▶ _SELECTED EXTRACT_:
[Start of Attachment]

YOUR WISH IS OUR COMMAND

From Gossamer: Hey Network, I remember you saying something at the beginning of the year about printing pictures and stuff like that. There was this picture in the Daily last year of this kid who just got an intestinal transplant or something. I know somebody knows which one I’m talking about — the one with the t-shirt.
Anyway, I was just wondering if it has been long enough since that event that it is now OK to laugh at the picture without being damned to hell.
If so, I was hoping that you would dig in your archives and pull it out for all of us to enjoy just one more time. Thanks. Net: No problem, Gossamer. Here’s the photo, reprinted for you.
The photo shown is from the fall quarter 1996 Daily finals issue, devoted to “Urban Legends.” For the issue, the Daily’s crack photo staff creatively manipulated and staged unforgettable scenes to accompany the mock-melodramatic stories. This photo ran in conjunction with a piece on illegal organ sales.
Interestingly enough, that particular finals issue was one of the less successful ones of recent years. Many readers didn’t get the concept, and due to some presentation problems many readers thought the photos were real. So, Gossamer, feel free to laugh all you want. That’s what the Daily intended.
If you have any photos you’d like reprinted, or any odd Daily requests, we’ll do what we can. As always, just write.
TRUTH OR DARE?

[End of Attachment]

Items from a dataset
[Start of Attachment]

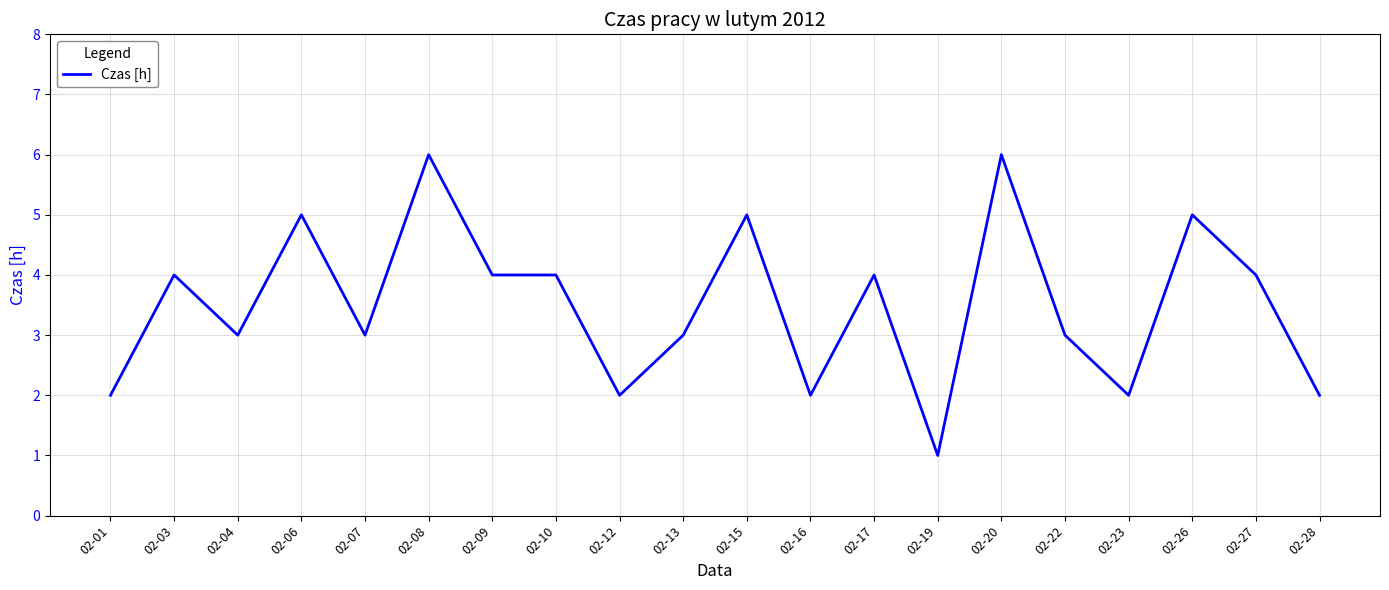

True or false: the data shows 6 at 02-20.

True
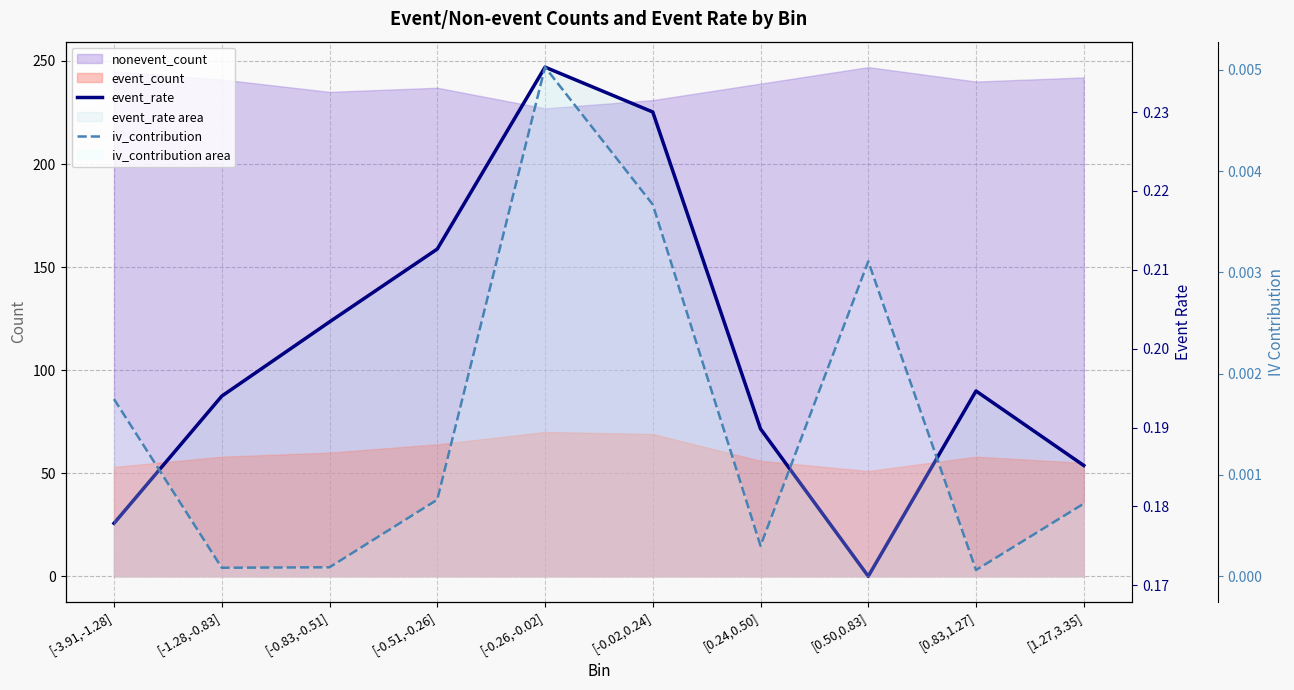

At which category does the chart reach its minimum across all series?

[0.83,1.27]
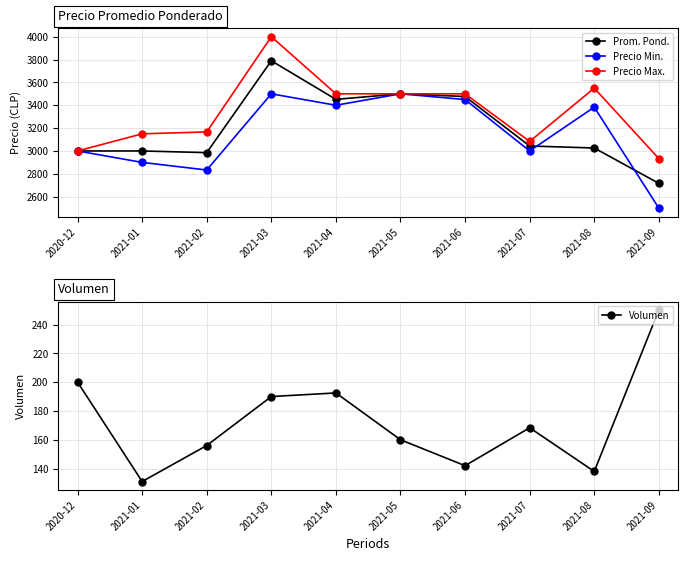

The value of Volumen at 2021-02 is 65.6. True or false?

False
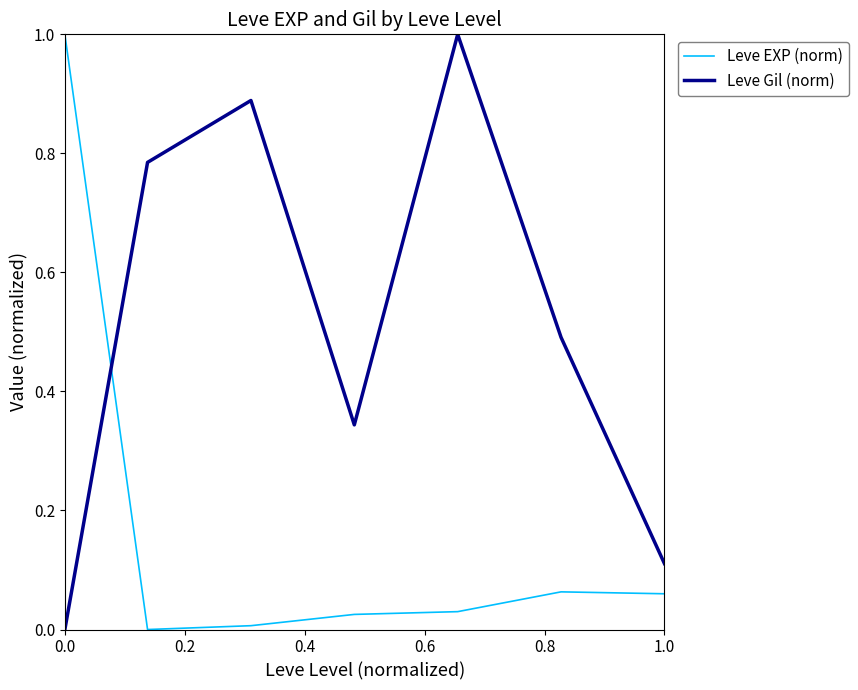

Rank the series by their average value, from highest to lowest.

Leve Gil (norm), Leve EXP (norm)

[End of Attachment]

▶ _EXERCISE TASKS_:
1) Substitute "data series" for every occurrence of "series" throughout the dataset listing above, leaving everything else unchanged. Omit the pictures from your answer.
2) Resume the column about the reprinted Daily photo from the point at which it stops.

▶ _ANSWERS FOR THE EXERCISE_:
1)
True or false: the data shows 6 at 02-20.

True

At which category does the chart reach its minimum across all data series?

[0.83,1.27]

The value of Volumen at 2021-02 is 65.6. True or false?

False

Rank the data series by their average value, from highest to lowest.

Leve Gil (norm), Leve EXP (norm)

2)
To The Enlightened Individuals at Network from The Wake Up Call: Is it just me or does the principle of innocent until proven guilty not exist in this country anymore? Net: That went out the window the day the first witch got dunked in Salem. Nowadays any crackpot can come forward and make an accusation, and immediately they are believed. Net: True. NITWIT’s uncle said an AFC team would win the Super Bowl, and we still don’t believe him. The most recent example of this is that intern that Bill Clinton allegedly received sexual favors from. At almost the same instant that she came forward she already had TV bookings and entire hours of “Dateline” dedicated to her, Net: Ah-ha! The conspiracy rears its ugly head and if that wasn’t bad enough, the media, which to my naive mind is supposed to search out the truth, added their own gas to the fire. Net: But with a complete absence of malice, of course.
I ask this question to the readers of Network: What is the more reasonable explanation: 1) Clinton has banged every woman he has come in contact with, Net: We’d like to see him go head-to-head with Wilt Chamberlain or 2) these people feel like they need there own little spot of the limelight? I’m not trying to defend Clinton — the truth of his private affairs have no effect on his ability or inability to govern. Net: Unless he sleeps with a double agent — then we have to call James Bond. All I want is to send a wake-up call to all the gullible losers who have nothing better to do than follow the nonsensical scandals of the White House. Net: Uh, that would be people who care about laws.

YOU SAY YOU WANT AN EVOLUTION

From Niaxato Blackstar: This is in response to Trejbal’s article in Tuesday’s Daily. He seems to have a really naive view of evolution. He seems to believe that humanity is going to move forward through either natural selection or science, both of which are forms of evolution in a general sense.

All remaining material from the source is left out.